• Excerpted text
Funny AU is mentioned - AU's got an interesting position in that it's probably the second-or-third largest d20-mechanic game gamers have ever heard of, short of D&D itself, and Mutants and Masterminds. It's right on the axis of being a D&D supplemental line - without being a D&D supplemental line. As a result, about one-quarter of its conversation seeps out of the OGL forum into General Discussion and Rules, because its as often intermixed with 3E as it is played straight. 

Very few other OGL threads have that happen - heck, not even Conan gets that much love in GD or Rules!


----------



## BSF (Nov 18, 2004)

I apologize, I was unclear.  I wasn't referring to exposure on EN World.  I was referring to the general exposure to the game systems.  I think fewer people have any familiarity with the D20/OGL systems that are not Dungeons & Dragons.  Though, it could be that there are a number of people that are familiar with the systems, but have little interest in discussing them.  

I do think EN World provides good exposure for D20/OGL product.  So my comment wasn't specific to exposure on EN World, just general exposure of the products to gamers.


----------



## Belen (Nov 19, 2004)

Piratecat said:
			
		

> I'm not trying to be a jerk about this, but I do want to be clear about why we have the categories set up this way. If you have any questions, let me know.
> 
> - Kevin




Actually, I have to question this one.  Personally, I never visit the d20/OGL boards.  I run a mixed DnD/AU campaign.  The systems are fairly interchangeable.

If we are going to have a 'general' discussion, then should it not be an actual general discussion on gaming.  As it stands now, it sounds like what general needs to be call is "General D&D Discussion."

I think we lose a lot of flavor in the general discussion because gaming in all forms cannot be discussed.

Also, for non-d20/OGL games, then that should probably be placed in OGL forum.  Allowing them in the general forum allows them to get a much broader "face" time with far more members seeing threads about them than the d20/OGL games.

• Provided data
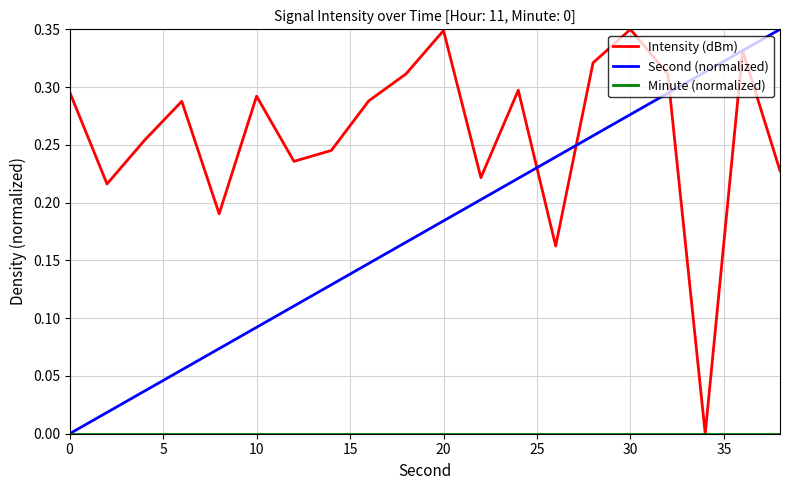

Which series has the largest total across all categories?

Intensity (dBm)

• Prompt A
In the forum thread about EN World's board categories, what kind of campaign does Belen say they run?
• Prompt B
Carry on the forum thread about EN World's board categories from the point where it stops.

• Task output A
A mixed DnD/AU campaign.

• Task output B
I think this is a slight disservice to the d20 people since ENWorld is THE place for d20 online, so if we're discussing D&D only in general, then the non-d20/OGL threads should go to the smaller forum, just to be fair.

Just my thoughts.


----------



## Umbran (Nov 19, 2004)

BelenUmeria said:
			
		

> I think we lose a lot of flavor in the general discussion because gaming in all forms cannot be discussed.




There's a very simple problem with that thought.  If you actually allow all types of gaming conversation in General, that would effectively eliminate everything but the Sci-Fi and Meta Forums.  That would make the thing so unwieldly as to be unusable, with too much darned traffic in one place.  Sure, it'd have lots of flavor, but you wouldn't get much of a taste of anything in the mish-mash.  

The forums must be broken up, for reasons of practicality.  The thread Monte indicated was mostly a rules-question, not a general one.  You'll note that the General forum is pretty clear of distinctly rules-based questions for D&D, too.  So they are reasonably even-handed in the policy.


----------



## Staffan (Nov 19, 2004)

BelenUmeria said:
			
		

> Actually, I have to question this one.  Personally, I never visit the d20/OGL boards.  I run a mixed DnD/AU campaign.  The systems are fairly interchangeable.
> 
> If we are going to have a 'general' discussion, then should it not be an actual general discussion on gaming.  As it stands now, it sounds like what general needs to be call is "General D&D Discussion."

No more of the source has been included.